As pointed out above I don’t think that the actions of the protestors were the best but in a democracy people should and do have the right to protest, no matter how ill-informed they may be.
Not everyone wants power. Not everyone demands their lifestyle to be the same as they have. I don’t drive a car. I don’t watch TV. I would rather my income be halved and the poor fed and the innocent civilians in other countries need not fear “collateral damage†any longer.
There are evil people in every country. The difference is that, through our actions, we are being viewed as spoilt, evil tyrants who disregard the opinion of other countries to simply advance our own agenda. As long as we continue to do so we will increase the advance of terrorism throughout the world and justify the rogue states of this world in feeling they can violate UN resolutions, as we have done the same.

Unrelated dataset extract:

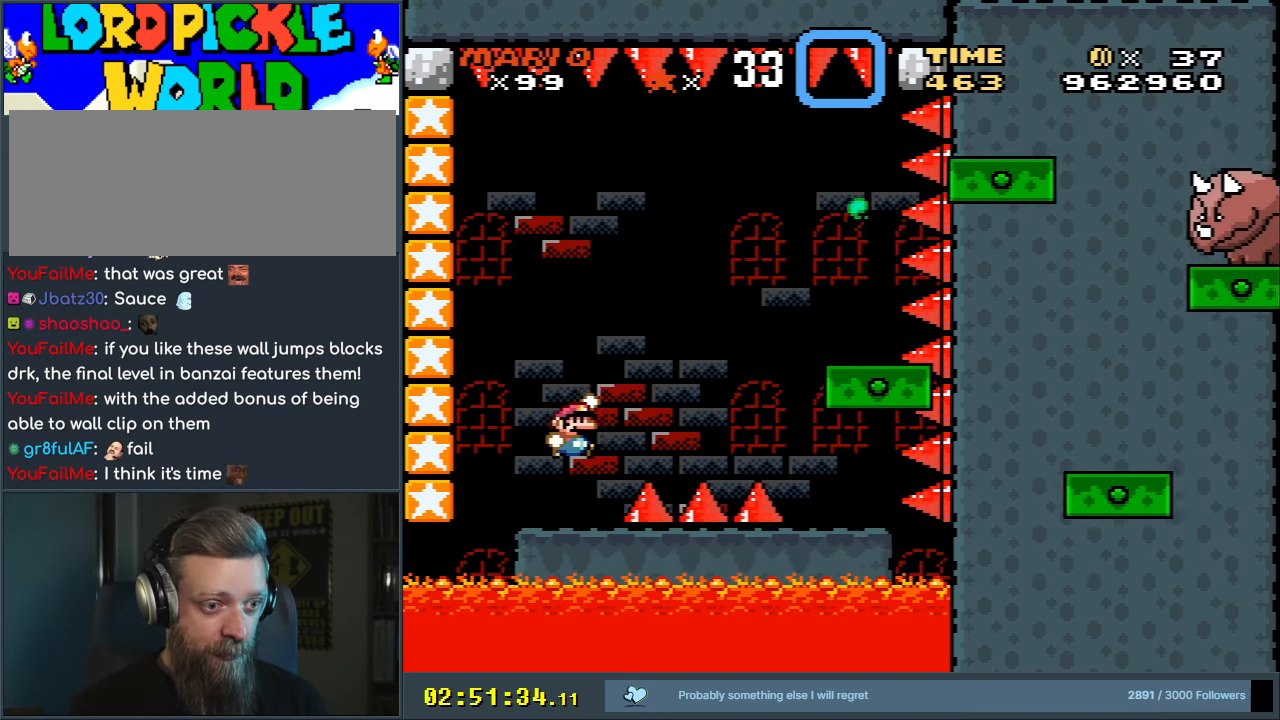
{"buttons": ["B", "Y", "DPAD_LEFT"], "events": [[200, "B", "up"], [317, "B", "down"], [350, "DPAD_RIGHT", "up"], [450, "DPAD_LEFT", "down"]]}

Comment by Mike — March 17, 2009 @ 08:49
This is my favourite quote from Albert Einstein:
“This topic brings me to that worst outcrop of the herd nature, the military system, which I abhor. That a man can take pleasure in marching in formation to the strains of a band is enough to make me despise him. He has only been given his big brain by mistake; a backbone was all he needed. This plague-spot of civilization ought to be abolished with all possible speed. Heroism by order, senseless violence, and all the pestilent nonsense that goes by the name of patriotism — how I hate them! War seems to me a mean, contemptible thing: I would rather be hacked in pieces than take part in such an abominable business.”